Text provided:
I could have pulled the trigger then and there. There wouldn’t be a better moment. There was only one lone witness present in the garden – and he was a child. But that’s not what happened. I reached out and took those exciting sheets of paper, which I enclose in this letter. Taking them instead of firing my gun, I looked at those Saracen figures with their nails like hazelnuts and I thought of the tree Halevi mentions in his book on the Khazars. I thought how each and every one of us is just such a tree: the taller we grow toward the sky, through the wind and rain toward God, the deeper we must sink our roots through the mud and subterranean waters toward hell. With these thoughts in my head, I read the pages given me by the green-eyed Saracen. They shattered me, and in disbelief I asked Dr. Muawia where he had got them.

Still in the Balkans…
I wasn’t quite sure what to make of this book, a bestseller at the time, even after having read it.
It purports to be a dictionary, although I would say it’s more like a small encyclopaedia, a collection of biographies and stories. Although it had been languishing on my to-read list since it when it was all the rage, so for an extremely long time, it finally fortuitously was time to read Serbia at about the time the real Khazars were on the go in my other Crazy Project (giving myself a Classical Education including reading through history and literature, so during the Dark Ages in Europe). I have to admit though that this novel wasn’t really helpful in that regard. For a start, we know very little about the Khazars anyway. Not a single line of the Khazar language exists. What’s more, Pavić’s fictional Khazars may not have very much to do with the real Khazars, any more than Nietzsche’s Zarathustra did with the real prophet Zarathustra/Zoroaster. Anyway, they were an intriguing people, and we do know that they were perhaps the only nation to convert en masse to Judaism.

Stored data entries:
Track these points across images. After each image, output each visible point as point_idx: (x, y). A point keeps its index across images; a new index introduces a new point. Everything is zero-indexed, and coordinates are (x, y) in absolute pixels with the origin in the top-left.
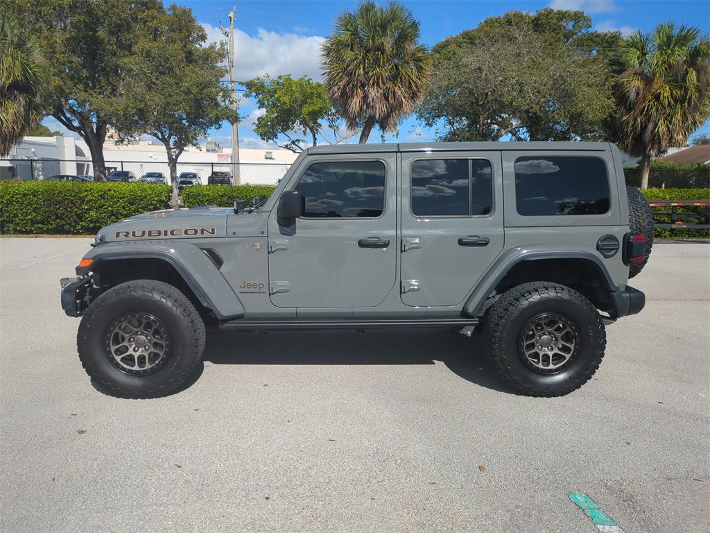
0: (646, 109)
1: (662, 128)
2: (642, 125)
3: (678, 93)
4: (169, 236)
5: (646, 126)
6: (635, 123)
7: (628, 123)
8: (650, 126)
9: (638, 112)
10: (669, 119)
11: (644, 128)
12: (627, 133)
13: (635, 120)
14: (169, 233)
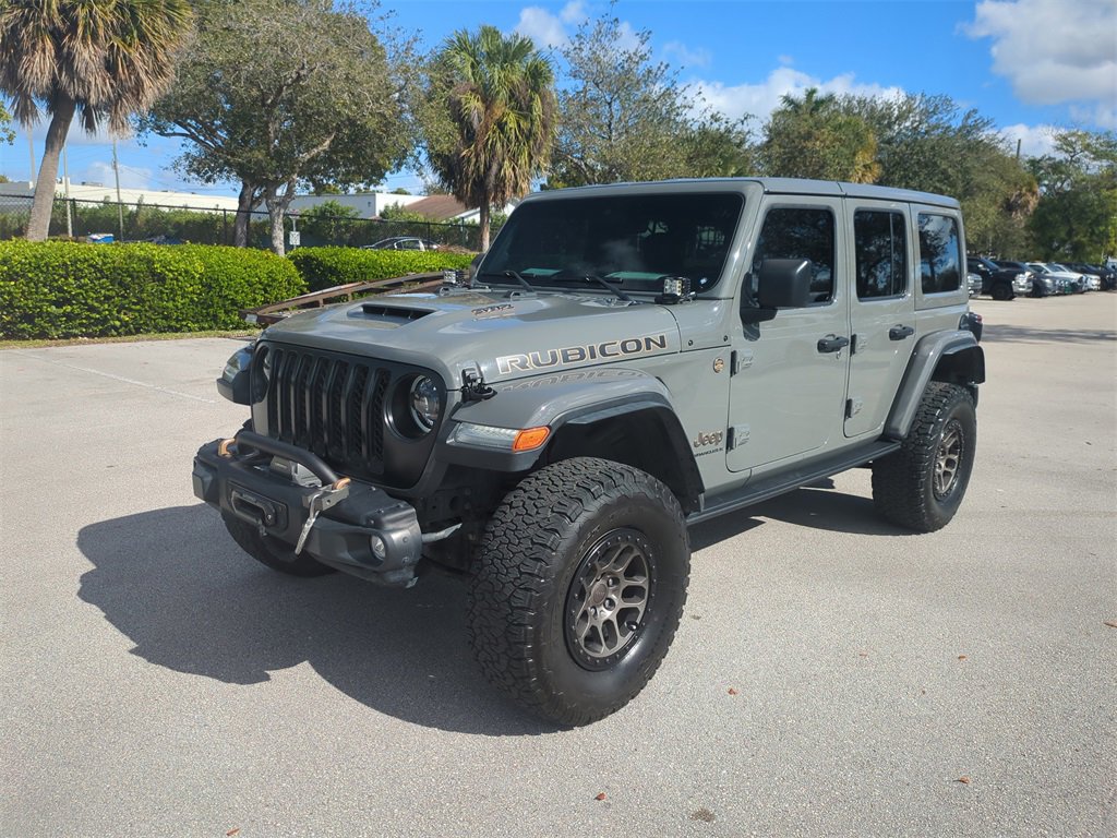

Work to complete:
1) Duplicate the passage about the Khazars word for word from "I could have" up to and including "had got them.".
2) Give the records as a numbered list, from their first line up to and including the line with "11: (644, 128)". Leave out the pictures and any blank lines.
The text and the records come from separate, unrelated sources.

Answers to the problems:
1)
I could have pulled the trigger then and there. There wouldn’t be a better moment. There was only one lone witness present in the garden – and he was a child. But that’s not what happened. I reached out and took those exciting sheets of paper, which I enclose in this letter. Taking them instead of firing my gun, I looked at those Saracen figures with their nails like hazelnuts and I thought of the tree Halevi mentions in his book on the Khazars. I thought how each and every one of us is just such a tree: the taller we grow toward the sky, through the wind and rain toward God, the deeper we must sink our roots through the mud and subterranean waters toward hell. With these thoughts in my head, I read the pages given me by the green-eyed Saracen. They shattered me, and in disbelief I asked Dr. Muawia where he had got them.

2)
1. Track these points across images. After each image, output each visible point as point_idx: (x, y). A point keeps its index across images; a new index introduces a new point. Everything is zero-indexed, and coordinates are (x, y) in absolute pixels with the origin in the top-left.
2. 0: (646, 109)
3. 1: (662, 128)
4. 2: (642, 125)
5. 3: (678, 93)
6. 4: (169, 236)
7. 5: (646, 126)
8. 6: (635, 123)
9. 7: (628, 123)
10. 8: (650, 126)
11. 9: (638, 112)
12. 10: (669, 119)
13. 11: (644, 128)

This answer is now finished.